Esteemed environmental scientist and writer, Professor David Hewitt Miller was referred to by his colleagues as the “Scientist’s scientist”. Professor Miller taught seminars and courses in hydrology, climatology, and meteorology at Universities across the United States, and three times here at the University of Newcastle as a Fulbright lecturer in 1966, 71 and 79. On August 17, 1979 Professor Miller was awarded a Doctor of Letters (honorary) by Chancellor Sir Bede Callaghan in recognition of his contributions to scholarship. The University is grateful for Professor Miller’s contribution to academia and for his most generous bequest, resulting in the Special Collections Reading Room, which acknowledges his connection with, and time spent at the University of Newcastle.

The University Library thanks the Friends of the University for their generous contributions to the reimagining of the Auchmuty Library roof terrace — resulting in a new learning environment designed to allow students to read and socialise outdoors, launched in 2014.

Emeritus Professor Godfrey TannerWe warmly thank the late Professor Emeritus Godfrey Tanner, Foundation Professor in Classics, here pictured with the oldest book in the collection, Eusebius, Ecclesiasticae Historiae, published in Paris in 1544. He generously assisted in financing the restoration of this volume and also in the restoration of three other treasures from the Renaissance Collection, John Calvin's Two and Twenty Lectures upon the First Five Chapters of Jeremiah. London : Imprinted by Felix Kyngston, for Nathanael Newbery, 1620., Bishop Hugh Latimer's Frutefull sermons London : Printed by John Daye, 1584, and Nicholas Culpeper [Herbal] Physicall Directory ; or, A translation of the London Dispensatory Made by the Colledge [sic] of Physicians in London: Printed for Peter Cole, 1649.

We thank the Most Reverend Michael Malone, Catholic Bishop of Maitland (here pictured with the Vice-Chancellor of the University of Newcastle Roger Holmes) and the The Right Reverend Roger Herft, Anglican Bishop of Newcastle, for allowing the Special Collections Unit to house one of the largest and most comprehensive regional collections of Anglican and Catholic theological and philosophical works in Australia. We are fortunate to have the Bishop's Library Collection compiled by Catholic Bishops James Murray and Patrick Dwyer, as well as the Morpeth Collection compiled by Anglican Bishop William Tyrrell.
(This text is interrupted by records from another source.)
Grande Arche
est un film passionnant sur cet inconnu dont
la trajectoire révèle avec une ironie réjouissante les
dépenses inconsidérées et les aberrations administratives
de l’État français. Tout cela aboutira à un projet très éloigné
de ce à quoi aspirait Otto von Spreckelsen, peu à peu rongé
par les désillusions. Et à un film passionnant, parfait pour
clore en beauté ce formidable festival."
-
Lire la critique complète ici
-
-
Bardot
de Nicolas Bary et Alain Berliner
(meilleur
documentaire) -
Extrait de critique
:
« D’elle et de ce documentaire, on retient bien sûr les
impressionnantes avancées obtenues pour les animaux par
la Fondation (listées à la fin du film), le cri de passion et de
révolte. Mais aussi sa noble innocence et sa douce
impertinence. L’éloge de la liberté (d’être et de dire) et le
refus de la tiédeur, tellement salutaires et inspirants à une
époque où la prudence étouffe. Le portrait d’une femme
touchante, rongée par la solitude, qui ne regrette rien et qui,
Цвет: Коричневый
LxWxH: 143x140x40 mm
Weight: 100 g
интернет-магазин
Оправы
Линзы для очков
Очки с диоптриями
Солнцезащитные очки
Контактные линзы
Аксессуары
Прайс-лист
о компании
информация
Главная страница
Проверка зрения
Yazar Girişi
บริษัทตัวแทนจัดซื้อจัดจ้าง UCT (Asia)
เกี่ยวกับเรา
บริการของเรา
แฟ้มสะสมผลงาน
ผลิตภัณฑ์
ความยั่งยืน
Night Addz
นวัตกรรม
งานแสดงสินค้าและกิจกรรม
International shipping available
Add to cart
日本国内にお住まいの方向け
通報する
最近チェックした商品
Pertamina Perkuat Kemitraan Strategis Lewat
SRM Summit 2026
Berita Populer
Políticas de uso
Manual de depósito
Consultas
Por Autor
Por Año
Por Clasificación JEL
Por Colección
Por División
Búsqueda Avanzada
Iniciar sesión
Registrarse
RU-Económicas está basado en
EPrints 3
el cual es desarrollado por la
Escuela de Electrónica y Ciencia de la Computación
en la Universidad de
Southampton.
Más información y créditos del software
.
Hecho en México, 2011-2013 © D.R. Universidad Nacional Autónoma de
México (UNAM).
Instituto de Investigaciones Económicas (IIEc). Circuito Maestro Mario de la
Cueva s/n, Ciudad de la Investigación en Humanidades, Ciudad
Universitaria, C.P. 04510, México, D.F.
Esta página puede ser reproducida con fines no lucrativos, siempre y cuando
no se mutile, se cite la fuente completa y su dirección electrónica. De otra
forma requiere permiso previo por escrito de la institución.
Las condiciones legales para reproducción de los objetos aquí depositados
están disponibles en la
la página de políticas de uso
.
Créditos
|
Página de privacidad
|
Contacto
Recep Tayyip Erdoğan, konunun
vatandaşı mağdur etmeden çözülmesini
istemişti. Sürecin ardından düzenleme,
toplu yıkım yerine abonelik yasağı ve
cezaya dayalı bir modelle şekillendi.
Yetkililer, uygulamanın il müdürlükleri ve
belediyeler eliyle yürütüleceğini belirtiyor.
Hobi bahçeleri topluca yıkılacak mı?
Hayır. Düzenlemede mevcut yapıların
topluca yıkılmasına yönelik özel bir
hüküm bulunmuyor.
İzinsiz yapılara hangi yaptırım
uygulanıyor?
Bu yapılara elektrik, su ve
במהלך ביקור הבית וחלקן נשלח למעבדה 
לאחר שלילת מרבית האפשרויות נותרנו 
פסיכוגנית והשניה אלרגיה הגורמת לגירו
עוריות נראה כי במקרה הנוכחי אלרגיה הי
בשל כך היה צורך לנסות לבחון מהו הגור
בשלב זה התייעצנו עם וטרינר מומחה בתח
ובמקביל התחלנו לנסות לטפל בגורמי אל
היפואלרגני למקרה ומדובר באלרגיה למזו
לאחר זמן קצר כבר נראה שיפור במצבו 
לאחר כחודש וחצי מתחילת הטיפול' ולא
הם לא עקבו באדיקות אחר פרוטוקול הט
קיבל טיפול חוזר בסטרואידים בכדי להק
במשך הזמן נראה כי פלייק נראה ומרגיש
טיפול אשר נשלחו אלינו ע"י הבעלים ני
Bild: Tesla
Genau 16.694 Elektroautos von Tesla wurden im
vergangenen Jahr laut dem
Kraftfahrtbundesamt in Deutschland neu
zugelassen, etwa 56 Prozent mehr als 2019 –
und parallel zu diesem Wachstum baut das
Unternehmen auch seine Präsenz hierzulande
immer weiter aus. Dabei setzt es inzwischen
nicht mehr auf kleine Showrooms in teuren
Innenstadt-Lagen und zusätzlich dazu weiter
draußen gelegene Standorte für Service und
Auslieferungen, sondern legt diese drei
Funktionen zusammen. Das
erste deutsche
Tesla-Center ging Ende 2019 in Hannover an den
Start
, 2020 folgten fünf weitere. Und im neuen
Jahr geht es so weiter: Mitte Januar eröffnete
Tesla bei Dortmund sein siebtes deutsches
The collections date back to 1544 and include many rare folio volumes, as well as parish registers, working papers and historical materials of the churches.

Mrs Winsome Pender, wife of the late Ian Walter Pender (1923-1988) placed custodianship of the Pender Archive to the University of Newcastle's Special Collections Unit. The Archive consists of 2,562 individual architectural projects and includes many beautiful original water colour drawings of private and public buildings across northern NSW. The collection comprises the achievements of three generations of the Pender family as architects in Maitland, spanning 125 years from the 1860s to the 1980s and represents the archive of the longest surviving architectural firm in the English speaking world.